··· Records to process

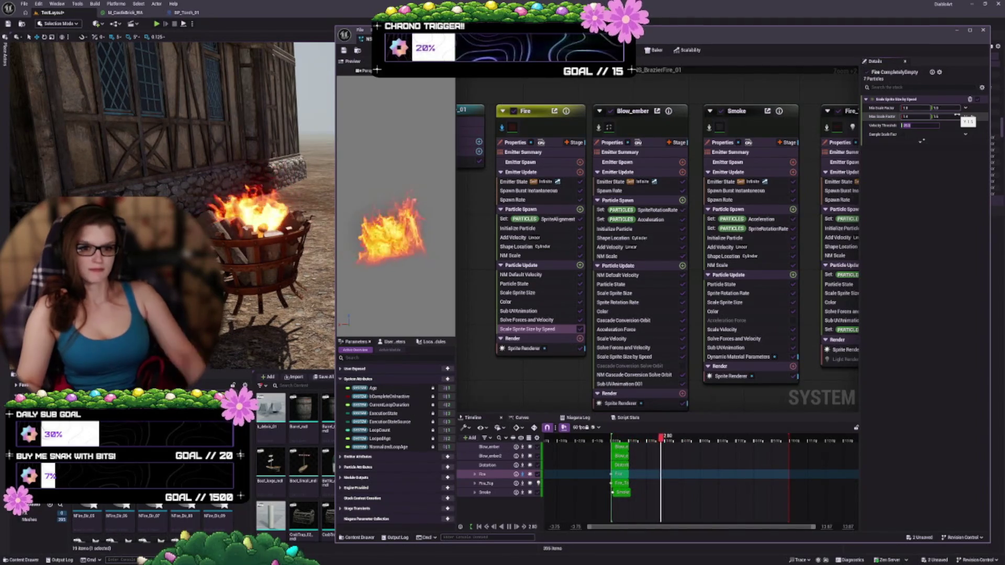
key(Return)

······
··· Records to process

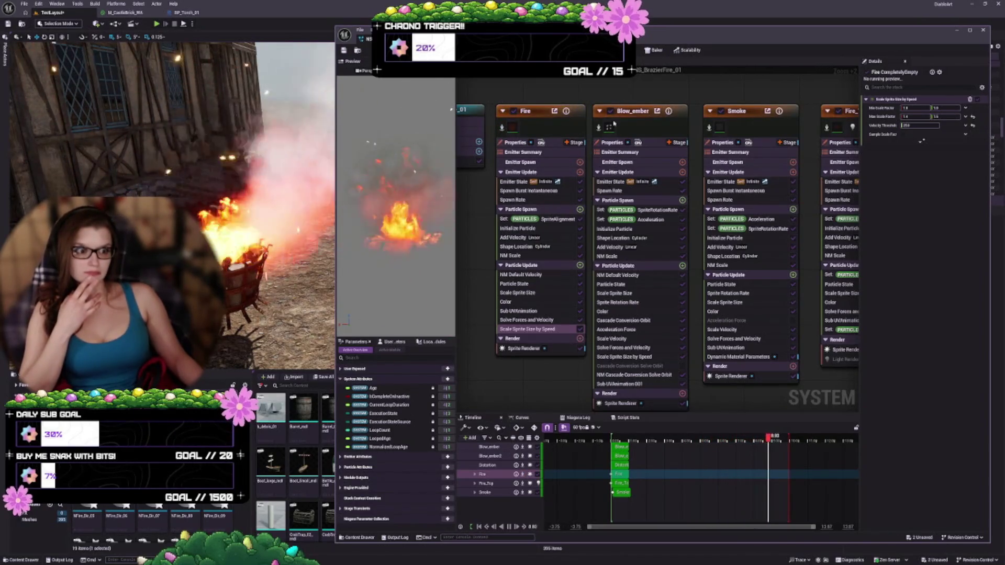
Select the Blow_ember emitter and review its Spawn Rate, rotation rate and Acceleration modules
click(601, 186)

······
··· Records to process

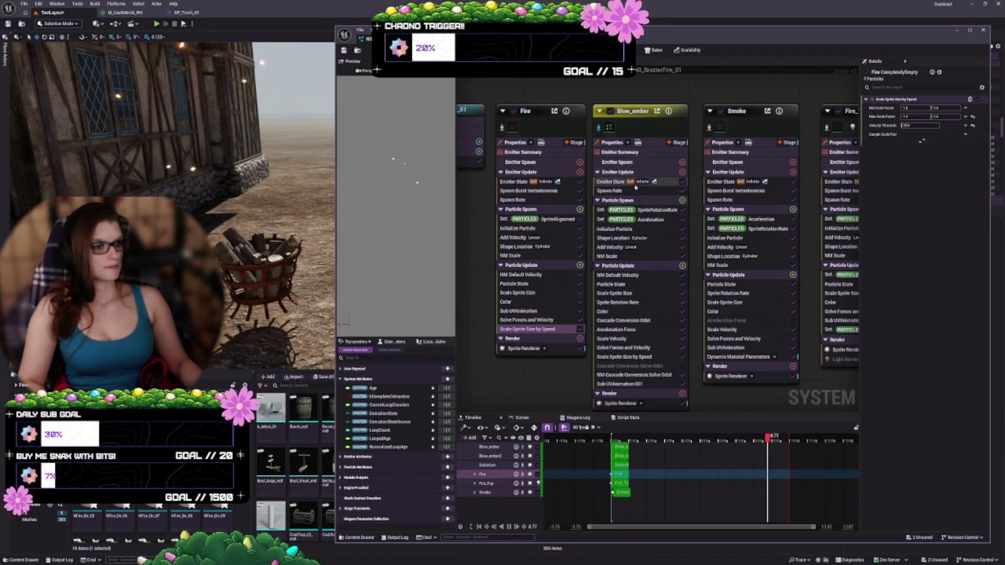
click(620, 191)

······

# Problem details
Referring to the material above, set down exactly the lines between the line with "Select the Blow_ember" and the line with "click(601, 186)", inclusive, and no other lines.

# Your solution
Select the Blow_ember emitter and review its Spawn Rate, rotation rate and Acceleration modules
click(601, 186)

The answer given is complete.